Farmers often spray water on plants when there is a chance of frost to protect them from freezing. Calculate the amount of heat released when 100 mL of water at 25oC cools to -2oC. (ΔHfusion water is 6.03 kJ/mol, cwater = 4.18 J/(goC), cice = 2.01 J/(goC))
I worked this for you at your earlier post.
To calculate the amount of heat released, we need to consider the heat gained by the water as it cools down and then the heat lost during the freezing of water into ice.
First, let's calculate the heat gained by water as it cools down from 25°C to 0°C using the specific heat capacity equation:
q1 = m * c * ΔT
Where:
q1 = heat gained or lost
m = mass of the substance (water)
c = specific heat capacity of the substance (water)
ΔT = change in temperature
Given:
m = 100 mL (since the density of water is 1 g/mL, the volume is equal to mass)
c = 4.18 J/(g·°C)
ΔT = 0°C - 25°C = -25°C
Let's substitute the values into the equation:
q1 = (100 g) * (4.18 J/(g·°C)) * (-25°C)
q1 = -10450 J
Next, we need to calculate the heat released during the freezing of water into ice. We can use the enthalpy of fusion of water:
ΔHfusion = q2
Where:
ΔHfusion = enthalpy of fusion of water
q2 = heat gained or lost
Given:
ΔHfusion = 6.03 kJ/mol (kilojoules per mole)

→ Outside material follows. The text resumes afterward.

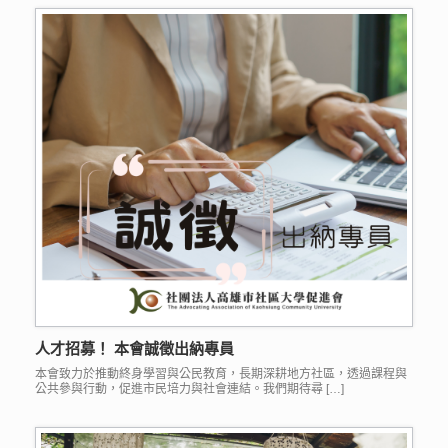
人才招募！ 本會誠徵出納專員
本會致力於推動終身學習與公民教育，長期深耕地方社區，透過課程與
公共參與行動，促進市民培力與社會連結。我們期待尋 […]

Since we have 100 mL of water, we can convert it to moles using the molar mass of water (18.015 g/mol):
mol = (100 g) / (18.015 g/mol)
mol = 5.55 mol
Now we can calculate q2:
q2 = (5.55 mol) * (6.03 kJ/mol) * (1000 J/kJ)
q2 = 33353.5 J
The total heat released is the sum of q1 and q2:
total heat released = q1 + q2
total heat released = -10450 J + 33353.5 J
total heat released = 22903.5 J
Therefore, the amount of heat released when 100 mL of water at 25°C cools to -2°C is 22903.5 J.